## What to do
Format every line of the items below as a JSON list of strings, one string per line, leaving out any blank lines.

┄┄┄┄┄┄┄┄┄┄

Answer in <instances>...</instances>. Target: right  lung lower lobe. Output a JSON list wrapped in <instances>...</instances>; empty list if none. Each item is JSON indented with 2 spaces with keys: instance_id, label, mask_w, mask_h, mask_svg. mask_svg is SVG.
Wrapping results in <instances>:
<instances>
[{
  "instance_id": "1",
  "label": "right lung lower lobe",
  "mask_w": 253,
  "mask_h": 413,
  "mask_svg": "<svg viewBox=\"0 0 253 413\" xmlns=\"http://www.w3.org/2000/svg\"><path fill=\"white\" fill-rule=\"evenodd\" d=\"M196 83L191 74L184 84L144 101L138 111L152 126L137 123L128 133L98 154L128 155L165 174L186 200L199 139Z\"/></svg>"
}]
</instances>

┄┄┄┄┄┄┄┄┄┄

## Solution
[
  "Answer in <instances>...</instances>. Target: right  lung lower lobe. Output a JSON list wrapped in <instances>...</instances>; empty list if none. Each item is JSON indented with 2 spaces with keys: instance_id, label, mask_w, mask_h, mask_svg. mask_svg is SVG.",
  "Wrapping results in <instances>:",
  "<instances>",
  "[{",
  "  \"instance_id\": \"1\",",
  "  \"label\": \"right lung lower lobe\",",
  "  \"mask_w\": 253,",
  "  \"mask_h\": 413,",
  "  \"mask_svg\": \"<svg viewBox=\\\"0 0 253 413\\\" xmlns=\\\"http://www.w3.org/2000/svg\\\"><path fill=\\\"white\\\" fill-rule=\\\"evenodd\\\" d=\\\"M196 83L191 74L184 84L144 101L138 111L152 126L137 123L128 133L98 154L128 155L165 174L186 200L199 139Z\\\"/></svg>\"",
  "}]",
  "</instances>"
]